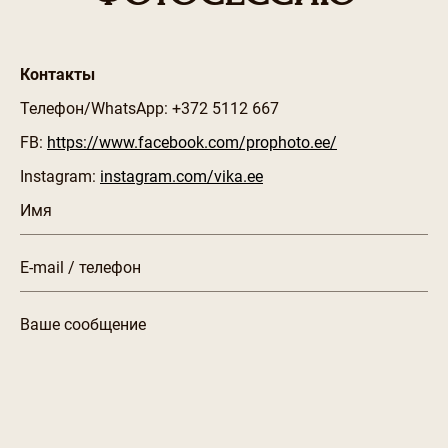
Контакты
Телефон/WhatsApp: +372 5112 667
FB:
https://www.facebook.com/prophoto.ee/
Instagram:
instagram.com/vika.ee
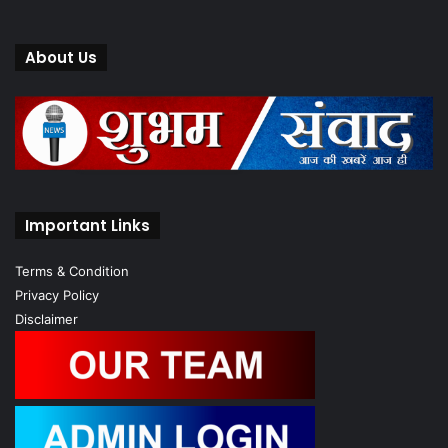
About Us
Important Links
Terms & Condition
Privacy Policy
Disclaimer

...

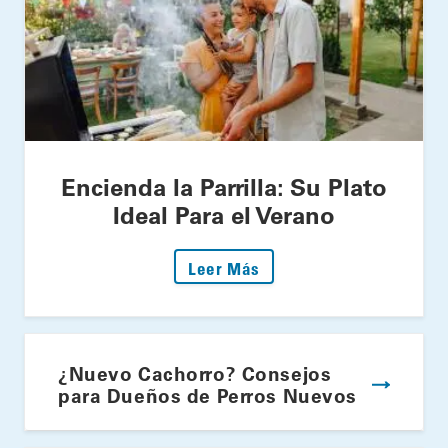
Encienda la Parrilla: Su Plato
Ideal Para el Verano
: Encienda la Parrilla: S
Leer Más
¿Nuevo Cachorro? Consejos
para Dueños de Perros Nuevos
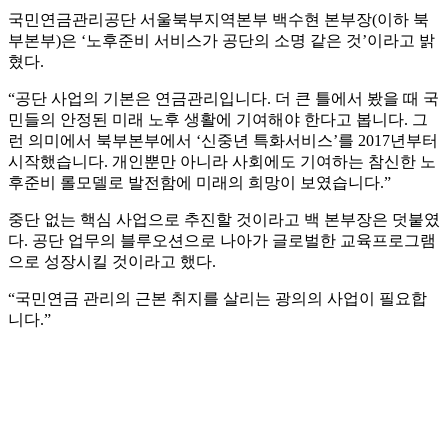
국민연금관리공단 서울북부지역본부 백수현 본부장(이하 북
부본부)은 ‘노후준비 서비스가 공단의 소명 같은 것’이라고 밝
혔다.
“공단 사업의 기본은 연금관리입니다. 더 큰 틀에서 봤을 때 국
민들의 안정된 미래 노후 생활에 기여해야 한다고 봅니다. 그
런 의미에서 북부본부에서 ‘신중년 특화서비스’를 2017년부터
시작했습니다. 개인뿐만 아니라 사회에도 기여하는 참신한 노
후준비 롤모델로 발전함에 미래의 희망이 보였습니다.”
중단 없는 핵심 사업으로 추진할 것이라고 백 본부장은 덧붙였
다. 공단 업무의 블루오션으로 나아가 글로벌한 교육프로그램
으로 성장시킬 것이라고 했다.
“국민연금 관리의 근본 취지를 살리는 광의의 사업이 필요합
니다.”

▸ Work task:
Read the entries and show each line that mentions "Parrilla".

▸ Task response:
Encienda la Parrilla: Su Plato
: Encienda la Parrilla: S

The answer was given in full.